§ Dataset content
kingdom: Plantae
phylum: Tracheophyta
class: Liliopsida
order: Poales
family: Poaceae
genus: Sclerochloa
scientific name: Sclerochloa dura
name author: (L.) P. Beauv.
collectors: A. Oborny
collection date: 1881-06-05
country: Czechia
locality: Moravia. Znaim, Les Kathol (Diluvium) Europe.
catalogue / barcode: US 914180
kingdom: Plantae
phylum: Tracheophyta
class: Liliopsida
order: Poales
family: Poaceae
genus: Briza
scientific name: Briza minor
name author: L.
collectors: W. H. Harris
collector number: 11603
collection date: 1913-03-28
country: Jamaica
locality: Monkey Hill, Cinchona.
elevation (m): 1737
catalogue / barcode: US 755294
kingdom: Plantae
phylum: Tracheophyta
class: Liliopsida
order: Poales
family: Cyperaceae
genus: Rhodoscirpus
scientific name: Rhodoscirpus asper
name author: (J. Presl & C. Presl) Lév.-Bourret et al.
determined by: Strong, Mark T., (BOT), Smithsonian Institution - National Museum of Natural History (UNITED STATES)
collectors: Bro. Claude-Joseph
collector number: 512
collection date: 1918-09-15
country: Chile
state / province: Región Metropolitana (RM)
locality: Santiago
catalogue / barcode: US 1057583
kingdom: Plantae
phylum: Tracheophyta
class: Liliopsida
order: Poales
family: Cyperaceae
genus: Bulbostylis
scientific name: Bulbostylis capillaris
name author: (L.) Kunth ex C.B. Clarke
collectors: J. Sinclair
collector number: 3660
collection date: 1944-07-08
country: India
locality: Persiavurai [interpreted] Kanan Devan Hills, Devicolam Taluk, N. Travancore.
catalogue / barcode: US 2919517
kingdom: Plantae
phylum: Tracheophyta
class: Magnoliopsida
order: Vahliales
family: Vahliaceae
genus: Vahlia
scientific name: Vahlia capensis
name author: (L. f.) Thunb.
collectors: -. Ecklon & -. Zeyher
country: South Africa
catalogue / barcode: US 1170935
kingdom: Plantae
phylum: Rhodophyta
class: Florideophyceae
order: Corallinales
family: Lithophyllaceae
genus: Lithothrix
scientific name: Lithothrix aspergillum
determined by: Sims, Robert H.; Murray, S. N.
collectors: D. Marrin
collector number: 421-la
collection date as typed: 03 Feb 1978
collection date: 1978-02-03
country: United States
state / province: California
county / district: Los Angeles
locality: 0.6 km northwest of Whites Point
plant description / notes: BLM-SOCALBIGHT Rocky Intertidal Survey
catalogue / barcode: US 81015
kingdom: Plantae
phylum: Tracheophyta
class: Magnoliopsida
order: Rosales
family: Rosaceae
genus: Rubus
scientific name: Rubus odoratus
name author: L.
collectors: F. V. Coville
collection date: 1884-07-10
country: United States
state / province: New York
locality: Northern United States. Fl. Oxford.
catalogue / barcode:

§ Exercise brief
Reproduce every line of all the entries above word for word, keeping their order.

§ Result below
kingdom: Plantae
phylum: Tracheophyta
class: Liliopsida
order: Poales
family: Poaceae
genus: Sclerochloa
scientific name: Sclerochloa dura
name author: (L.) P. Beauv.
collectors: A. Oborny
collection date: 1881-06-05
country: Czechia
locality: Moravia. Znaim, Les Kathol (Diluvium) Europe.
catalogue / barcode: US 914180
kingdom: Plantae
phylum: Tracheophyta
class: Liliopsida
order: Poales
family: Poaceae
genus: Briza
scientific name: Briza minor
name author: L.
collectors: W. H. Harris
collector number: 11603
collection date: 1913-03-28
country: Jamaica
locality: Monkey Hill, Cinchona.
elevation (m): 1737
catalogue / barcode: US 755294
kingdom: Plantae
phylum: Tracheophyta
class: Liliopsida
order: Poales
family: Cyperaceae
genus: Rhodoscirpus
scientific name: Rhodoscirpus asper
name author: (J. Presl & C. Presl) Lév.-Bourret et al.
determined by: Strong, Mark T., (BOT), Smithsonian Institution - National Museum of Natural History (UNITED STATES)
collectors: Bro. Claude-Joseph
collector number: 512
collection date: 1918-09-15
country: Chile
state / province: Región Metropolitana (RM)
locality: Santiago
catalogue / barcode: US 1057583
kingdom: Plantae
phylum: Tracheophyta
class: Liliopsida
order: Poales
family: Cyperaceae
genus: Bulbostylis
scientific name: Bulbostylis capillaris
name author: (L.) Kunth ex C.B. Clarke
collectors: J. Sinclair
collector number: 3660
collection date: 1944-07-08
country: India
locality: Persiavurai [interpreted] Kanan Devan Hills, Devicolam Taluk, N. Travancore.
catalogue / barcode: US 2919517
kingdom: Plantae
phylum: Tracheophyta
class: Magnoliopsida
order: Vahliales
family: Vahliaceae
genus: Vahlia
scientific name: Vahlia capensis
name author: (L. f.) Thunb.
collectors: -. Ecklon & -. Zeyher
country: South Africa
catalogue / barcode: US 1170935
kingdom: Plantae
phylum: Rhodophyta
class: Florideophyceae
order: Corallinales
family: Lithophyllaceae
genus: Lithothrix
scientific name: Lithothrix aspergillum
determined by: Sims, Robert H.; Murray, S. N.
collectors: D. Marrin
collector number: 421-la
collection date as typed: 03 Feb 1978
collection date: 1978-02-03
country: United States
state / province: California
county / district: Los Angeles
locality: 0.6 km northwest of Whites Point
plant description / notes: BLM-SOCALBIGHT Rocky Intertidal Survey
catalogue / barcode: US 81015
kingdom: Plantae
phylum: Tracheophyta
class: Magnoliopsida
order: Rosales
family: Rosaceae
genus: Rubus
scientific name: Rubus odoratus
name author: L.
collectors: F. V. Coville
collection date: 1884-07-10
country: United States
state / province: New York
locality: Northern United States. Fl. Oxford.
catalogue / barcode:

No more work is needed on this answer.